Monday, 4 February 2008

Lord Macaulay about India 1835


This extract from Macaulay's speech in 1835 is doing the "Forwards" on email lately.

Yes he got his predictions right. And break the backbone of India the Britishers did with scruplous tenacity to the letter by his plan.

Every Indian cries murder and foul about the long lost inheritance of the Utopia that purportedly was India.

We need to think deeper here. Every one's conception even singularly as an event had a probability close to nil. Now if we are to calculate the probability of our birth from say N generations back. It would be, nearly zero to the power of N. To illustrate this phenomenon, 0.5 (though not anywhere close to zero) to the power of 2 is 0.25 so next to nothing to the power of say a hundred generations is one hell of a small chance.

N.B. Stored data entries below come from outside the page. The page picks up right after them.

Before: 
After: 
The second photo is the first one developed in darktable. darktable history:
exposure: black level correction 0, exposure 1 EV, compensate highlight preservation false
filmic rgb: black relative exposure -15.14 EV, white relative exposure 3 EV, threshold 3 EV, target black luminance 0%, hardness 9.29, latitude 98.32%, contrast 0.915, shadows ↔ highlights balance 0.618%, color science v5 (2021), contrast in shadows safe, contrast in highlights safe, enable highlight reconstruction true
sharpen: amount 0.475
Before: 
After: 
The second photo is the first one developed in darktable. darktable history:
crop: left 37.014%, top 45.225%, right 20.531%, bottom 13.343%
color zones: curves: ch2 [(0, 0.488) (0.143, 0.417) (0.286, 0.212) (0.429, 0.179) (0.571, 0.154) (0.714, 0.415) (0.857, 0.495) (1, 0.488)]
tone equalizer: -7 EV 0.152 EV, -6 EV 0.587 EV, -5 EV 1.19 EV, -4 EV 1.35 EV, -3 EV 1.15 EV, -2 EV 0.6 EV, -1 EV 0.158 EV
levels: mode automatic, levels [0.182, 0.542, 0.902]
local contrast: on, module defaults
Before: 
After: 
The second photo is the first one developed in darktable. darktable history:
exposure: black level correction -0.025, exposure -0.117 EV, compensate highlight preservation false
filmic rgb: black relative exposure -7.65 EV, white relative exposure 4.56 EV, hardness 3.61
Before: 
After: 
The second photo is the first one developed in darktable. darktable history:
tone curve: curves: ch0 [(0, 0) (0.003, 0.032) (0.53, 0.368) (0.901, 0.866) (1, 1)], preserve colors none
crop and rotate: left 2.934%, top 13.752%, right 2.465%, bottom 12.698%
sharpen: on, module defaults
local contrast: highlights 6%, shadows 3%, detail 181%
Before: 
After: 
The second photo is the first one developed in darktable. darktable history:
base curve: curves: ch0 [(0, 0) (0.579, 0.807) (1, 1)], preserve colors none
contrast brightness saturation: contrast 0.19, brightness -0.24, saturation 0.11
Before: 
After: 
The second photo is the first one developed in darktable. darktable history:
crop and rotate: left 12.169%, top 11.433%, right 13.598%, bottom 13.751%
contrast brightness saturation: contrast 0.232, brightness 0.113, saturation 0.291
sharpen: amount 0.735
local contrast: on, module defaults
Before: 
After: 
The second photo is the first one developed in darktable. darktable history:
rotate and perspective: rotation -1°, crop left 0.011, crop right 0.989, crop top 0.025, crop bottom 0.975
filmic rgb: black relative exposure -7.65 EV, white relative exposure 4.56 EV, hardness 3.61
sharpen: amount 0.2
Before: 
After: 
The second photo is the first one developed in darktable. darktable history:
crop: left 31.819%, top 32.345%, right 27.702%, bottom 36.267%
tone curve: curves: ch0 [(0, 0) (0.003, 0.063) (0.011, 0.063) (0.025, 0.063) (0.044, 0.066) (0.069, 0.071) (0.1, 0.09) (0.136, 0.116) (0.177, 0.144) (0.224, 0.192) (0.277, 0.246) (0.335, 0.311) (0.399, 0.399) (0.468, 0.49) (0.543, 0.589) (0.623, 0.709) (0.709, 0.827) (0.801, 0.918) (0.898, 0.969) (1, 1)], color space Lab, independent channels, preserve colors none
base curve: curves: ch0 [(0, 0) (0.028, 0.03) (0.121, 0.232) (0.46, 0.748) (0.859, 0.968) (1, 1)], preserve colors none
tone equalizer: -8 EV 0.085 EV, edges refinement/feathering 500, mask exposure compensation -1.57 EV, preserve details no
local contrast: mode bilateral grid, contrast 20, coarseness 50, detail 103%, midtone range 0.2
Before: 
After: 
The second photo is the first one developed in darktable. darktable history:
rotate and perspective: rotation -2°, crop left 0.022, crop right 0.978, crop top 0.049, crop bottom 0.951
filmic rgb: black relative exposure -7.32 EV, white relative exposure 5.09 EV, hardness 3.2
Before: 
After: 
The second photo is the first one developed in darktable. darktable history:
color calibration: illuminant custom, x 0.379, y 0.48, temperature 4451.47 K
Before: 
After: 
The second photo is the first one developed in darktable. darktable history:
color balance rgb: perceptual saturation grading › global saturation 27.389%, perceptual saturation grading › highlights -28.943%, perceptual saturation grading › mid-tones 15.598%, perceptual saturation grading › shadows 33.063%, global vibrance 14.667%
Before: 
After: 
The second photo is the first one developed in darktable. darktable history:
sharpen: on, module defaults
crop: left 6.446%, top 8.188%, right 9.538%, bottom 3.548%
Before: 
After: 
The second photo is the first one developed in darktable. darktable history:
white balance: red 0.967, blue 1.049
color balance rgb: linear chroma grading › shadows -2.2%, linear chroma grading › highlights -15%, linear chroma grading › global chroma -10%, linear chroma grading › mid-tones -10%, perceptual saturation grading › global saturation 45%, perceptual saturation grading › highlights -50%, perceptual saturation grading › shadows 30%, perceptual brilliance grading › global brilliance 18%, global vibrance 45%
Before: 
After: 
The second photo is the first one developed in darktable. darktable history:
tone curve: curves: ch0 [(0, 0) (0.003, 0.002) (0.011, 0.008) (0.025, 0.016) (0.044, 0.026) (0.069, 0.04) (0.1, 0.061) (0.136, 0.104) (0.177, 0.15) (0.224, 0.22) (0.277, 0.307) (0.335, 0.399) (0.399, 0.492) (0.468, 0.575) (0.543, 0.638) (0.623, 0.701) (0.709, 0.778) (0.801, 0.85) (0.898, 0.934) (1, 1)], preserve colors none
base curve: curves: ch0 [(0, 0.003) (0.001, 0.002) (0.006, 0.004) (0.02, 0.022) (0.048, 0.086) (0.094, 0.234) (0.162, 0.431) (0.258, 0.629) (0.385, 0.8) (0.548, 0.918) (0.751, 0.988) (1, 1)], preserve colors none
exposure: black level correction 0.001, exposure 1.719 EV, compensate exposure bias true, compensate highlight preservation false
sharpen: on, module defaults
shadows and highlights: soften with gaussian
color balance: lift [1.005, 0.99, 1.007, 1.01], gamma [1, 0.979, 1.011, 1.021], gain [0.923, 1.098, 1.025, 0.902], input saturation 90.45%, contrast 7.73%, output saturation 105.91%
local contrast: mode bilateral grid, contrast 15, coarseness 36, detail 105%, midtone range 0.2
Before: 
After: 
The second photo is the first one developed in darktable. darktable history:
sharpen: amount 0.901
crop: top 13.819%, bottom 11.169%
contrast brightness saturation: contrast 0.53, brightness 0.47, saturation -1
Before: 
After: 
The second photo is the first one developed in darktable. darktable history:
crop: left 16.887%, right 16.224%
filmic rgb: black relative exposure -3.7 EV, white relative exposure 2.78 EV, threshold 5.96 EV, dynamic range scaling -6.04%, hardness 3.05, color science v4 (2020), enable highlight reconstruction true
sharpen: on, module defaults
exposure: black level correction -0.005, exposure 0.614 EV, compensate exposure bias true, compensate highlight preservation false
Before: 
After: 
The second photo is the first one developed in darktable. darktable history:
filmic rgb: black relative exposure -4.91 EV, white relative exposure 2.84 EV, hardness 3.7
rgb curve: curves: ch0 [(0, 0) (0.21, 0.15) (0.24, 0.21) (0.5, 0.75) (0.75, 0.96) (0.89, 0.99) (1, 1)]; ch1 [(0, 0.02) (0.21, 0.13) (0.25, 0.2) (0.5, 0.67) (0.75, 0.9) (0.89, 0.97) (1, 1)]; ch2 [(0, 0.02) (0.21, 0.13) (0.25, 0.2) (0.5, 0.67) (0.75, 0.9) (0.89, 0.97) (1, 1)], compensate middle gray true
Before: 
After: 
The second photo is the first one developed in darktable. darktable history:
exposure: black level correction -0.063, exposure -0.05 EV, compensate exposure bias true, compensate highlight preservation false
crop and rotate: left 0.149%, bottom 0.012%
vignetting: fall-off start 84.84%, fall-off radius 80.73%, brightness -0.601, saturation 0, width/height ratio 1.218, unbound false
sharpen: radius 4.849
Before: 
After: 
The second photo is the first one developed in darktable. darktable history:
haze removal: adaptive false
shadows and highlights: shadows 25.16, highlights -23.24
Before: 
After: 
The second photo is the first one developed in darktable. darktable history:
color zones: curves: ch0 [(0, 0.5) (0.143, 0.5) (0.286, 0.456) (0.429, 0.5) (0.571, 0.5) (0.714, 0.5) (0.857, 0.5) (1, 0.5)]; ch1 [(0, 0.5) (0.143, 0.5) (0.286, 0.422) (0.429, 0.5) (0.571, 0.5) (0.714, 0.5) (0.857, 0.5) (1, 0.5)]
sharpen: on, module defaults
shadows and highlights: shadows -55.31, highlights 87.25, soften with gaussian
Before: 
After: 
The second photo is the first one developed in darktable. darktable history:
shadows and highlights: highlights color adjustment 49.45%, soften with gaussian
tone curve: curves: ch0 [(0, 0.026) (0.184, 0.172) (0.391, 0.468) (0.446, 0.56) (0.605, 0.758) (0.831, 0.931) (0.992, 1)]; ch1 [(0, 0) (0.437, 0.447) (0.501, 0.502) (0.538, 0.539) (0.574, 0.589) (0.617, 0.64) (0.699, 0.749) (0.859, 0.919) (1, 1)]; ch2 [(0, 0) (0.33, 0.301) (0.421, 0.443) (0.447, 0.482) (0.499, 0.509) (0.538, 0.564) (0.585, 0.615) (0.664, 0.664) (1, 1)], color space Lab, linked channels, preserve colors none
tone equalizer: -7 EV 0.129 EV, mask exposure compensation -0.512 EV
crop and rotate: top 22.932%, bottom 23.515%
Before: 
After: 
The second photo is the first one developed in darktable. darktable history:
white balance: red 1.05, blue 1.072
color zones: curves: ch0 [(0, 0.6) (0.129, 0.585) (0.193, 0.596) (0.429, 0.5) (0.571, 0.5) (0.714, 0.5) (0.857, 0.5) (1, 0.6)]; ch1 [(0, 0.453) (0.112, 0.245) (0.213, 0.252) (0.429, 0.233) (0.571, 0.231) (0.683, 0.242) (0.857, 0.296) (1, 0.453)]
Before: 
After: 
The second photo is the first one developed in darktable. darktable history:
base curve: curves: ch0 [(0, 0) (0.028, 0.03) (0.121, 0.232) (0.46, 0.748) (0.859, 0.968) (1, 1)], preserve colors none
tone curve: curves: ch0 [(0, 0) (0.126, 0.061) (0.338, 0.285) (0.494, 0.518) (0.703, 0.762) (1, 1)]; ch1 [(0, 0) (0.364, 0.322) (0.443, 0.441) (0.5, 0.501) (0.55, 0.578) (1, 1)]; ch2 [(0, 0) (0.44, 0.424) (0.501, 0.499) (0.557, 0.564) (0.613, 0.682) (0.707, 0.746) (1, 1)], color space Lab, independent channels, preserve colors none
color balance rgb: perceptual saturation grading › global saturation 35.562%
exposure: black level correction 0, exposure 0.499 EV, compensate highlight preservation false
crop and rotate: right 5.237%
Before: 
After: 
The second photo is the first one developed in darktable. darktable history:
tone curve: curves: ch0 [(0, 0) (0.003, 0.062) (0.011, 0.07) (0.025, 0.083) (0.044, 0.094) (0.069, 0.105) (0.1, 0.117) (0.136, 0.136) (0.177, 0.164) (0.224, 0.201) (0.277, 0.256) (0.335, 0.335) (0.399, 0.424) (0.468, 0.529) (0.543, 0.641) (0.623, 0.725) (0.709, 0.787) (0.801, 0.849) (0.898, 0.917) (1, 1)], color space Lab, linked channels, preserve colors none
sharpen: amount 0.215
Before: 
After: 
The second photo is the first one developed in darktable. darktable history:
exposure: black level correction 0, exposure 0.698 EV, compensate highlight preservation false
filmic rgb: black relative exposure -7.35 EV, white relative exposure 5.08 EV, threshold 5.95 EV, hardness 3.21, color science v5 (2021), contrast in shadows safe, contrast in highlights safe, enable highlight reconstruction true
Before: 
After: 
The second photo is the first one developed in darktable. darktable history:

Quite simply we are darned lucky to have been born. So stop brooding about how bad looking you are or how poor you are. You are amongst a chosen few!

According to science any event in a space-time cone will affect other events within the cone. So the British rule in India at some point or other could have caused a man and a woman amongst our ancestors to conceive a link in our family tree.

So whether one likes it or not we are destined to inherit only this India (Actually it is not bad at all !).

Had India not been fouled by Macaulay yes it may have been rich in every sense but a very different set of people would have been walking it.

Our life is a precious outcome of a probability closer to zero so forget things beyond our control and LIVE to the FULLEST.

God Bless.

AN ADDENDUM...

Subsequent to my writing the above. I discovered that the speech is a forgery and that Macaulay was in India during 1834-38. So in no way could he have addressed the British Parliament in 1835.

http://www.humsurfer.com/view/the-truth-about-lord-macaulays-address-to-the-british-parliament-

There is an excellent article, Reinventing Lord Macaulay By Pioneer columnist Chandrabhan Prasad. You can see this page at:

http://www.countercurrents.org/dalit-prasad271004.htm


My thoughts do not loose any relevance except that Macaulay's name has to be read as "The British" instead.